◆ **Dataset**
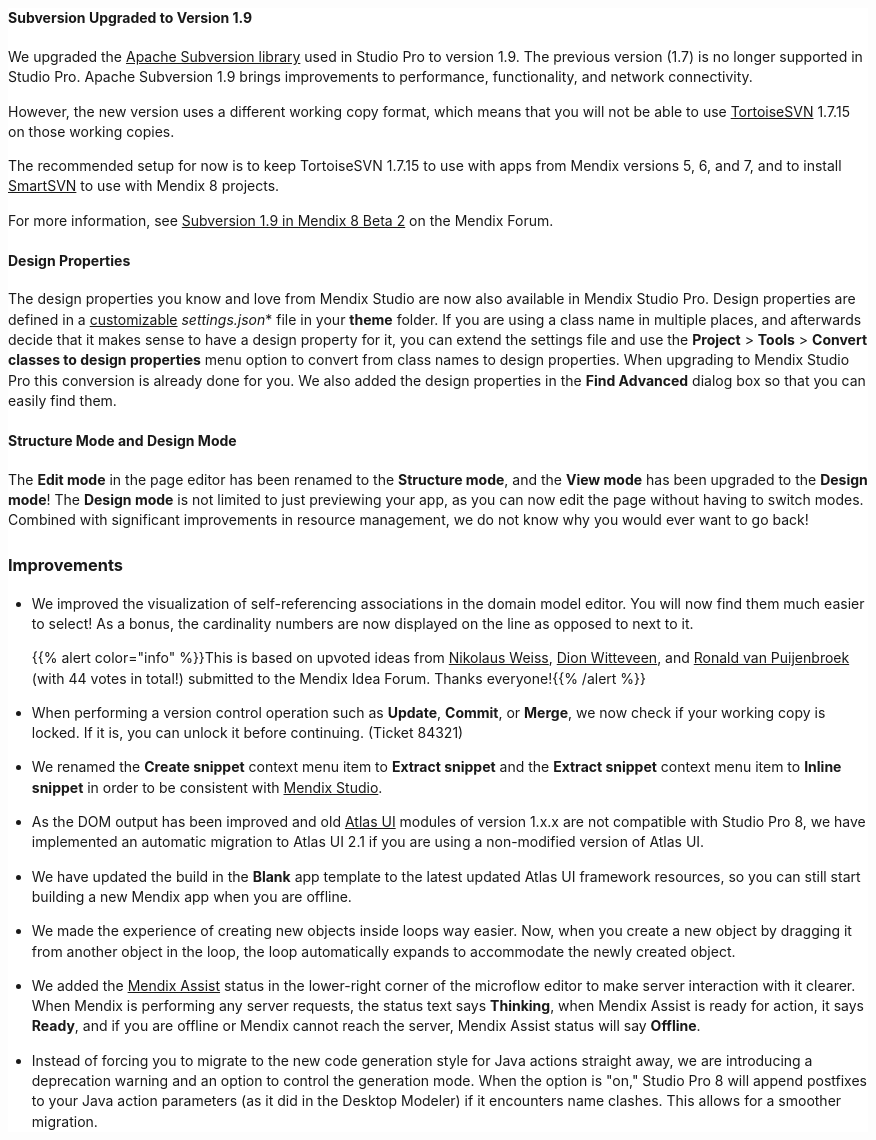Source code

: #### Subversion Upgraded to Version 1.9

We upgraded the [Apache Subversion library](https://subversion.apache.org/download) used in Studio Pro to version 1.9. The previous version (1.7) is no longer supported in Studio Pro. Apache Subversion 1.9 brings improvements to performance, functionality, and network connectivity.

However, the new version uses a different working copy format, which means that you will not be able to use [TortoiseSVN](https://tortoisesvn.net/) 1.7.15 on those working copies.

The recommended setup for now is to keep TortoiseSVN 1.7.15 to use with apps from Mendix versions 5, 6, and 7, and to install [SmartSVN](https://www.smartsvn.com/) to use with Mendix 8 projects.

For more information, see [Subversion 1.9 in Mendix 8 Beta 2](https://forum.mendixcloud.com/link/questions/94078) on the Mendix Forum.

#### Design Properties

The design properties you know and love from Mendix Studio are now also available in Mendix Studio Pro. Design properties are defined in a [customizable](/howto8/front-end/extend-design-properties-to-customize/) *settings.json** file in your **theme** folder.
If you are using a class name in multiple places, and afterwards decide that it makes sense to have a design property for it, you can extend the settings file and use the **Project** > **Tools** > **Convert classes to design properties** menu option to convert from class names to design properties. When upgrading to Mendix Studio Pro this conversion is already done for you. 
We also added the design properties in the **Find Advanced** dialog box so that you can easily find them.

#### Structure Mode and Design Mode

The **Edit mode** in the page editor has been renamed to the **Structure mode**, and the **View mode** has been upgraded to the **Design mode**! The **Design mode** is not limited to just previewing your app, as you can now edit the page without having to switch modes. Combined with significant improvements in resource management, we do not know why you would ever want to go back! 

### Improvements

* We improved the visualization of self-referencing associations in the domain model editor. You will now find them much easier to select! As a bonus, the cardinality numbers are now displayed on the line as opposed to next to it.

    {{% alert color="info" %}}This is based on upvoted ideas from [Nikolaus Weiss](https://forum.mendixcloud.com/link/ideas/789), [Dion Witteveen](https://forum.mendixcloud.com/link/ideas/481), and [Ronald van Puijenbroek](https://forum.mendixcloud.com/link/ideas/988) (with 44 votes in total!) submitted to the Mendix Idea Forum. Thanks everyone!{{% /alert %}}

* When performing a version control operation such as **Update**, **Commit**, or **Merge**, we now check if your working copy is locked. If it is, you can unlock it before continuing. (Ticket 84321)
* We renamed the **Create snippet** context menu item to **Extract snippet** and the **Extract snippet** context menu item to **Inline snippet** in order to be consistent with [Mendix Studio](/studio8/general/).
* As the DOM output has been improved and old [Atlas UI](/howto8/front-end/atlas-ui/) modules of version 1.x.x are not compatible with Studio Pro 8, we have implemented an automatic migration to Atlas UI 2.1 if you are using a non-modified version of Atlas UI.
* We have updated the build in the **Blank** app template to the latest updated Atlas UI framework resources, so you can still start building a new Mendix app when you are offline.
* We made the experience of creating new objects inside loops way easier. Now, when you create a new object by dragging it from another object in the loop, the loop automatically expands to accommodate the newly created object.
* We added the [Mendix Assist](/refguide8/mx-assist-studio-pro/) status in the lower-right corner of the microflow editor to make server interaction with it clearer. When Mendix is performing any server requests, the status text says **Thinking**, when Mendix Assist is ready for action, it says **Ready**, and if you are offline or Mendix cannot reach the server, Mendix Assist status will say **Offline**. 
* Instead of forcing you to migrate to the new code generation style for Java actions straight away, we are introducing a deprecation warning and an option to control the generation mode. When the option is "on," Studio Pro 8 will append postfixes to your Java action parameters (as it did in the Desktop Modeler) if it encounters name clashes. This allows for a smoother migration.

...

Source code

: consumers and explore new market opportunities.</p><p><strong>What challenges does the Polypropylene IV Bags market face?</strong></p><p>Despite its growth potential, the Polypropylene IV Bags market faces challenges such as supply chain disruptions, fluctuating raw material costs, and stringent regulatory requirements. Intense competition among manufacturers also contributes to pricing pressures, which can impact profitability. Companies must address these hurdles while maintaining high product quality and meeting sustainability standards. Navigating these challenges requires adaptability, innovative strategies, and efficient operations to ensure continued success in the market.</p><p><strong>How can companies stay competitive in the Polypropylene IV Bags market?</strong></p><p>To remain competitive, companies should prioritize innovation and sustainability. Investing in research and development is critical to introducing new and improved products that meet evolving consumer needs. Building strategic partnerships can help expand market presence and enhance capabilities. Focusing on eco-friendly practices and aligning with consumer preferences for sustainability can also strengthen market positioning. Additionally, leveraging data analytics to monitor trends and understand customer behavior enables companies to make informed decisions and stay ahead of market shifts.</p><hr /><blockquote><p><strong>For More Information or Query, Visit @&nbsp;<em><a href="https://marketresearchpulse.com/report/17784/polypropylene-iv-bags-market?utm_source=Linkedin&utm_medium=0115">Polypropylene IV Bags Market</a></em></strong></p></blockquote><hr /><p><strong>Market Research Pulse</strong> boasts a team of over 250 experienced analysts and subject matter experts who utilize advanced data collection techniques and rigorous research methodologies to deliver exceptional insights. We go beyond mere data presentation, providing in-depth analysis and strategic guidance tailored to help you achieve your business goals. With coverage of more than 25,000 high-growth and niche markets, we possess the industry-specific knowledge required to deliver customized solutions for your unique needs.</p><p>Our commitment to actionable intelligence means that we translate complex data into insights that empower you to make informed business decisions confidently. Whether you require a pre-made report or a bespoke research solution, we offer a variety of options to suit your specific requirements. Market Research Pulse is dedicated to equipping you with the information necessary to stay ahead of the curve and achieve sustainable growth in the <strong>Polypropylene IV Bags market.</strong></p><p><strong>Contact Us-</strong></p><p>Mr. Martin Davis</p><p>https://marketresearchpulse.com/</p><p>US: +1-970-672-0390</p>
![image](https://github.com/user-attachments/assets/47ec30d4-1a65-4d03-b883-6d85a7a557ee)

◆ **Problem details**
From the data above, reproduce word for word the lines running from the line with "If you are using a class" to the line with "#### Structure Mode and Design Mode", ends included.

◆ **The answer**
If you are using a class name in multiple places, and afterwards decide that it makes sense to have a design property for it, you can extend the settings file and use the **Project** > **Tools** > **Convert classes to design properties** menu option to convert from class names to design properties. When upgrading to Mendix Studio Pro this conversion is already done for you. 
We also added the design properties in the **Find Advanced** dialog box so that you can easily find them.

#### Structure Mode and Design Mode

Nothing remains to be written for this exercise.